After winning widespread critical acclaim in in ITV's Cilla, and landing roles in thriller drama Black Work and the TV adaptation of Lisa Lynch's cancer diaries The C Word, it was Sheridan's talents that were making headlines.
Fast-forward 12 months, and it's a very different story.
Over the last few weeks, the star, who rose to fame on hit BBC comedy Two Pints Of Lager and a Packet of Crisps, has become the media's latest punch bag.
Clearly at a vulnerable place in her life following her father's cancer diagnosis, the press have pounced on her, seeing her torment as an opportunity to knock the star that they spent so long building up, right back down again. And I for one have been feeling increasingly uncomfortable watching the whole circus.
Nearly 10 years ago, the world's press went to town on Britney Spears as she suffered a serious breakdown. While the extent of her mental health issues were not known at the time, tabloids and gossip mags filled their pages with pictures showing the star in distress, and various articles (often built on complete speculation) about her outbursts and the reasons behind her anguish. I really hoped that we'd changed our approach in the way we write and speak about such issues, but it seems we haven't come very far since 2007.
Following claims she suffered a "slurring stage meltdown" during a "drunken" performance of her West End show Funny Girl, the media have pushed Sheridan to breaking point. She was branded a sore loser after appearing to look disappointed at not winning a BAFTA for her role in The C Word, and reports later claimed she went on a "boozy BAFTAs manhunt" at one of the afterparties.
Backed into a corner, Sheridan lashed out on Twitter and pulled out of further Funny Girl performances, claiming the press had won and she was "not strong enough" to carry on. This was truly heartbreaking to witness, especially as it came from someone who had openly discussed her struggles with anxiety and stage fright in the past.

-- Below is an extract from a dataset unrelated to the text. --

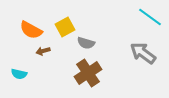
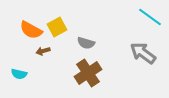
yellow square: moved 8 px left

It's easy to forget that celebrities, actors, singers and performers are all human too, and they go through just as much shit as the rest of us do. Being told your elderly father has been diagnosed with cancer would be a lot for anyone to bear, but to be in a job that demands you are on public display six days a week, four hours drive away from your sick loved one? It's no wonder Sheridan is finding it difficult to keep her emotions in check.
Sheridan has now announced that she will take up to four weeks off from Funny Girl, citing "stress and exhaustion", which will give her the time to rest and regroup and spend some time with her beloved father. Hopefully she will then return to the stage at the top of her game, forcing her critics to eat their words.